** Begin SELECTED EXTRACT **
This NoC contains 4 types of routers that have 9, 6, 5 and 4 input/output ports. This diversity of router kinds necessitate a generic router in term of number of input/output ports as well as other parameters like channel width, depth of the FIFO, etc.

## A. Generic Router

The basic module of the proposed NoC is an asynchronous router with N generic input/output ports, having each a bi-directional exchange bus suitable for the proposed generic NoC architecture. All inter-module communications are carried out in messages witch are divided in packets. These packets are partitioned into small flits, which are sent through the NoC using the wormhole routing technique. The router implements many

communication protocols such as flow control, Aloha retransmission, dynamic arbitration, CRC checking, etc.

Each node of the network is identified by a single number which is used as source or destination addresses in the packet heading according to whether the router is transmitter or receiver. This architecture is constituted by 4 modules (port management unit (PMU), dynamic arbiter, routing table and the switch) that communicate with each other by using an asynchronous 4-phases protocol.

## 1. Packet fields

To support varying communication requirements, three types of flits are considered in the proposed router: a header flit, body flit and a tail flit, indicating End-of-Packet (EOP). Each packet header (Fig. 2) carries information such as the nature of the flit Nat (control or data), related to data communication requirements.

| Nat QoS_id    | Destination | Source | Р      | Nbre   | CRC    |
|---------------|-------------|--------|--------|--------|--------|
| 2 bits 4 bits | 6 bits      | 6 bits | 2 bits | 4 bits | 8 bits |

Fig. 2 The packet header fields

The header contains also the quality identifier (QoS\_id) of the service to be assured by the router, the address of the target router, the address of the source router, the priority of the packet, the number of the flits, and the CRC code. The priority field is composed of two bits. The "11" code is associated to the signaling packets such as urgent messages, short packets, interrupt and control signals that require low transport latency and represents the highest priority packets. The "10" code is associated to the real-time application packets. The "01" code is associated to the RD/RW packets such as short memory and register access. The "00" code is associated to the block transfer packets such as long messages and blocks of data that represents the lowest priority packets.

A data flit is composed of 4 fields (Fig. 3). The data field contains the data to be transmitted. The Nbre field indicates the flit ordering number. The CRC field indicates the CRC checking code.

The EOP flit is a particular data flit which carries the last data of the packet. The flits format presented in Fig. 3 is dimensioned in the case of 32 bits but in general it is generic.

| Nat    | Data    | Nbre      | CRC    |
|--------|---------|-----------|--------|
| 2 bits | 18 bits | 4 bits    | 8 bits |
|        |         | ~ ~ ~ ~ ~ |        |

## Fig. 3 Data flit fields

# 2. Port Management Unit (PMU)
** End SELECTED EXTRACT **
** Begin DATASET EXTRACT **
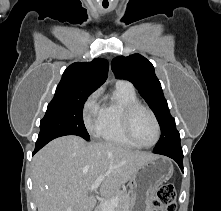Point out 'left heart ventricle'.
Segmentation results:
<instances>
[{
  "instance_id": "left-heart-ventricle-1",
  "label": "left heart ventricle",
  "mask_w": 221,
  "mask_h": 211,
  "mask_svg": "<svg viewBox=\"0 0 221 211\" xmlns=\"http://www.w3.org/2000/svg\"><path fill=\"white\" fill-rule=\"evenodd\" d=\"M133 133L136 140L144 145L152 143L156 137L154 122L148 112L138 111L133 118Z\"/></svg>"
}]
</instances>
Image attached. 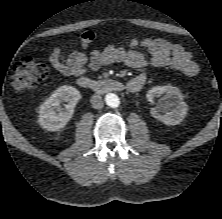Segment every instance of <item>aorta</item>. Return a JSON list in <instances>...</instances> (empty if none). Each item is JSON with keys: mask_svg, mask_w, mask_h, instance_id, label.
I'll return each instance as SVG.
<instances>
[{"mask_svg": "<svg viewBox=\"0 0 222 219\" xmlns=\"http://www.w3.org/2000/svg\"><path fill=\"white\" fill-rule=\"evenodd\" d=\"M106 104L112 108H116L120 104V100L116 94L109 93L105 97Z\"/></svg>", "mask_w": 222, "mask_h": 219, "instance_id": "aorta-1", "label": "aorta"}]
</instances>
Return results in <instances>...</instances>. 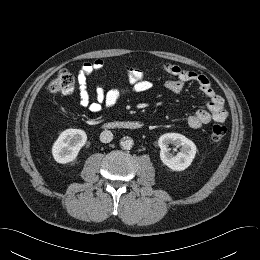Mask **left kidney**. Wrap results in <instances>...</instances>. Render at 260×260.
I'll return each instance as SVG.
<instances>
[{
	"label": "left kidney",
	"mask_w": 260,
	"mask_h": 260,
	"mask_svg": "<svg viewBox=\"0 0 260 260\" xmlns=\"http://www.w3.org/2000/svg\"><path fill=\"white\" fill-rule=\"evenodd\" d=\"M173 144L176 147H181V151L176 155L169 152L168 145ZM161 161L174 171H182L188 168L196 154V145L178 133L163 134L159 140Z\"/></svg>",
	"instance_id": "obj_1"
}]
</instances>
** End DATASET EXTRACT **
**COMPLETE THE FOLLOWING**
a) Return the section of the generic router text that starts at "## 1. Packet" and ends at "data communication requirements.".
b) Supply the next part of the generic router text, picking up after its last line.

**RESPONSES IN ORDER**
a)
## 1. Packet fields

To support varying communication requirements, three types of flits are considered in the proposed router: a header flit, body flit and a tail flit, indicating End-of-Packet (EOP). Each packet header (Fig. 2) carries information such as the nature of the flit Nat (control or data), related to data communication requirements.

b)
The port management unit (PMU) implements the routing mechanisms and the services which the router must offer to the communication. It integrates a routing function that calculates according to the information transported by the packet header, the address of the output port to which the flit will be transmitted. It also manages the data traffics through the port to which it is associated and performs the communication with the PMU units of the neighbour routers. The PMU units of each router operate concurrently witch minimizes the routing latency of the NoC by allowing the flits to arrive simultaneously by any input port. As illustrated in Fig. 4 in the case of a router with 4 input/output ports each PMU unit is composed by four modules: a flow control unit, a clock generator, a memory unit (FIFO), and a routing and services unit.



Fig. 4 The router and the PMU internal architectures

The clock generator is intended to generate a stoppable clock signal to rhythm the PMU modules. When a given data transaction is initiated, the clock signal is activated. This signal is stopped only when all the flits contained in the FIFO are evacuated towards the routing and services unit.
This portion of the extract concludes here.